De plus en plus isolé, Jean Ping se résout à écrire aux membres du conseil de sécurité de l’ONU

Jean Ping, leader de la CNR. © Twitter – PRJeanPing

C’est la lettre du désespoir. Dans l’impasse politique au Gabon suite aux dissensions dans le camp de l’opposition et peu audible à l’international, Jean Ping, le leader de la Coalition pour le Nouvelle République, a écrit fin mai aux membres du Conseil de sécurité de l’ONU. Un coup médiatique plus que politique, sa requête n’ayant aucune chance d’aboutir. Explication. 

Le courrier (dont La Libreville a pu lire une copie) est daté du 23 mai 2018. Il est signé de la main de l’avocat parisien William Woll, mandaté par l’opposant gabonais Jean Ping.

Son objet est mentionné d’emblée : « J’ai l’honneur de vous contacter […] afin d’obtenir du Conseil de Sécurité des Nations Unies l’adoption de sanctions ciblées contre le régime d’Ali Bongo… ». La raison selon l’auteur de ce courrier : « le coup d’Etat commis par Ali Bongo lors de l’élection présidentielle d’août 2016 » qui constituerait « une menace à la paix et à la sécurité internationales justifiant une intervention du Conseil de sécurité ». S’en suit 9 pages d’argumentaires et 29 pages d’annexes, soit 38 pages au total.

Cette démarche surprend les spécialiste du droit international. « Demander une intervention du conseil de sécurité deux ans après une élection dans un pays où l’on ne déplore aucun trouble est pour le moins baroque », souligne un spécialiste du droit international, professeur à la faculté de droit d’Assas à Paris.

Un ex-compagnon de route de Jean Ping juge, quant à lui, la démarche maladroite et même surprenante pour cet ex-président de la commission de l’Union africaine et ancien président de l’Assemblée générale de l’ONU. « Cette démarche n’ayant aucune chance d’aboutir, Jean Ping prend de nouveau le risque de montrer qu’il est isolé et que ses méthodes sont vouées à l’échec », déplore cette personnalité qui dit avoir conservé toute sa sympathie pour le leader de la CNR.

Un professeur de droit de l’Université Omar Bongo de Libreville pointe lui du doigt l’attitude de Jean Ping « qui appelle au secours la communauté internationale alors qu’il est fuyant vis-à-vis de la Justice de son pays qui lui a pourtant demandé de venir s’expliquer sur certains dossiers ».

En réalité, ce courrier a une vocation moins juridique que médiatique. Il est en réalité destiné à permettre à Jean Ping de reprendre la main au moment où celui-ci est en perte de vitesse, les rangs de ses soutiens s’éclaircissant de plus en plus tant à l’extérieur qu’à l’intérieur du pays.

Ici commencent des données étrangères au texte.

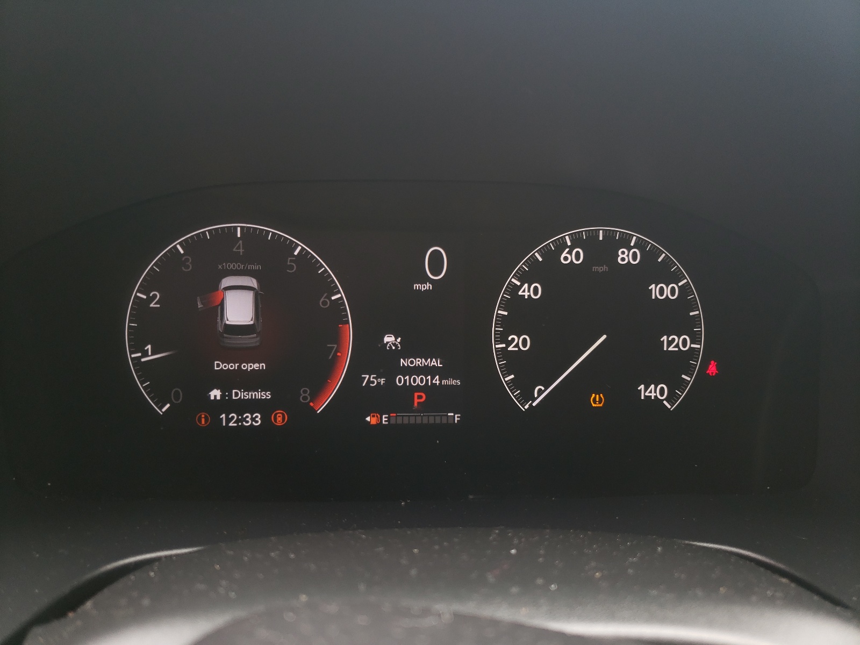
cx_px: 430
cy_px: 322
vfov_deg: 53.1
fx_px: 646
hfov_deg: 67.3
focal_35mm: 26
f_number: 1.5
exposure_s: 1/60.2
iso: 50
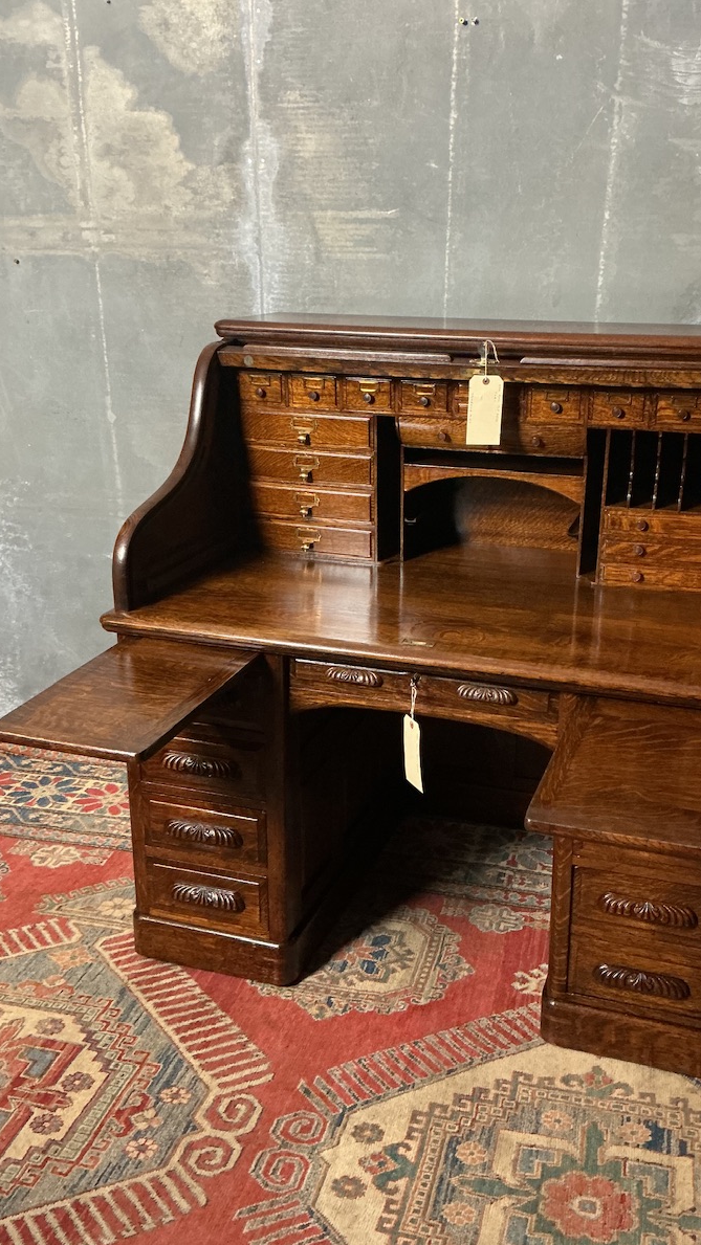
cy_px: 635
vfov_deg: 58.0
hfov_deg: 34.6
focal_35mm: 34
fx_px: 1123
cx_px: 415
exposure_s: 1/25
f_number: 1.8
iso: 250
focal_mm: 3
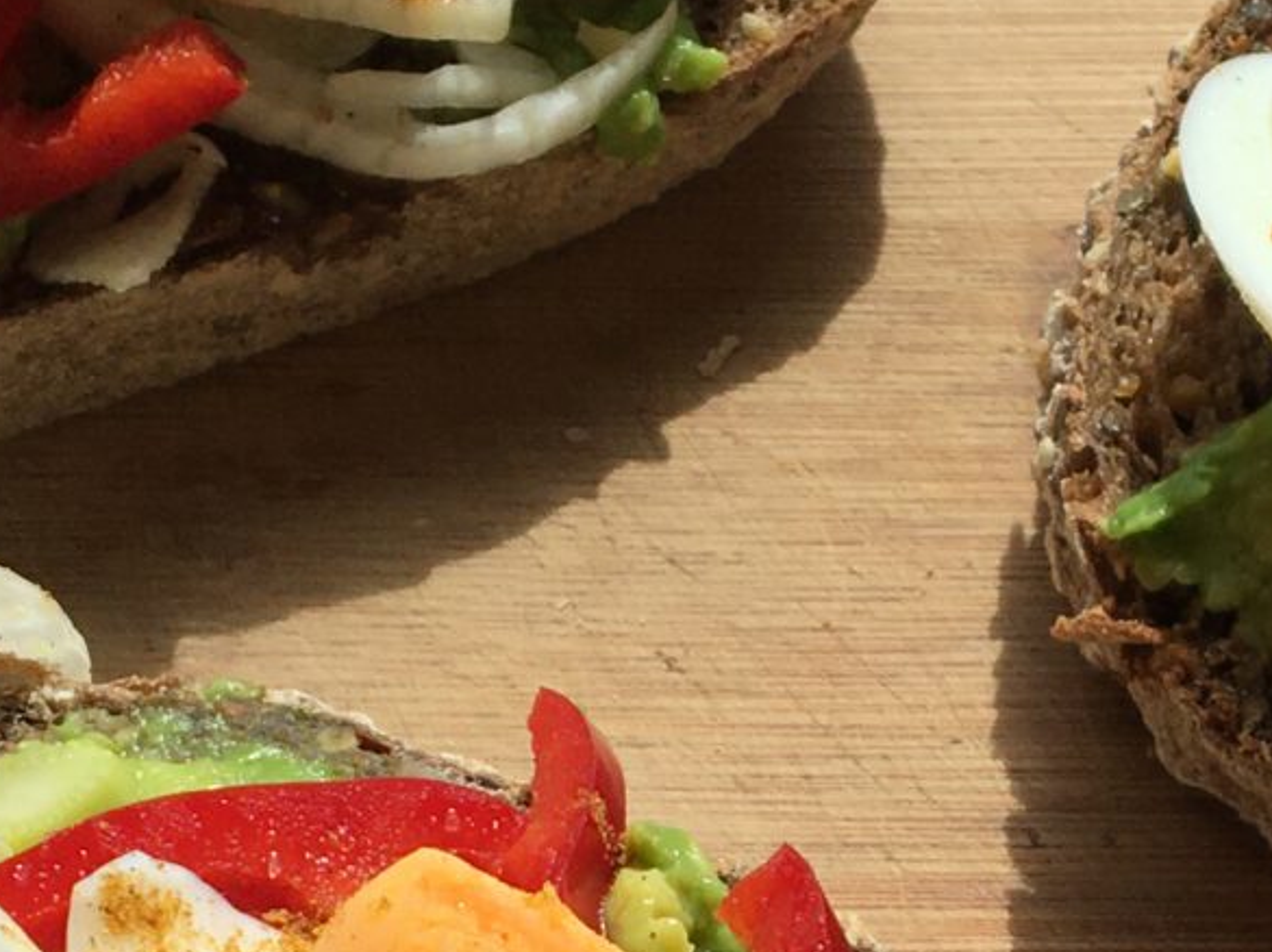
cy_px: 1141
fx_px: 4664
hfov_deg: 15.4
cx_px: 1048
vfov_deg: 11.4
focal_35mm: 127
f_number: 2.2
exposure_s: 1/962
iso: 25
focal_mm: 4.15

A l’international, aucune des démarches qu’il a entreprises n’ont abouti et plus le temps passe plus l’écoute dont il bénéficie s’affaiblie. Quant à la situation politique intérieure, l’unité qu’il était parvenu à faire sur son nom lors de la présidentielle de 2016 s’est fissurée depuis, une bonne partie de l’opposition ayant soit rejoint le gouvernement (qui compte sept opposants en son sein) ou bien s’apprête à participer aux prochaines élections législatives (qui devrait se tenir dans deux ou trois mois) contre l’avis de Jean Ping qui plaide pour leur boycott.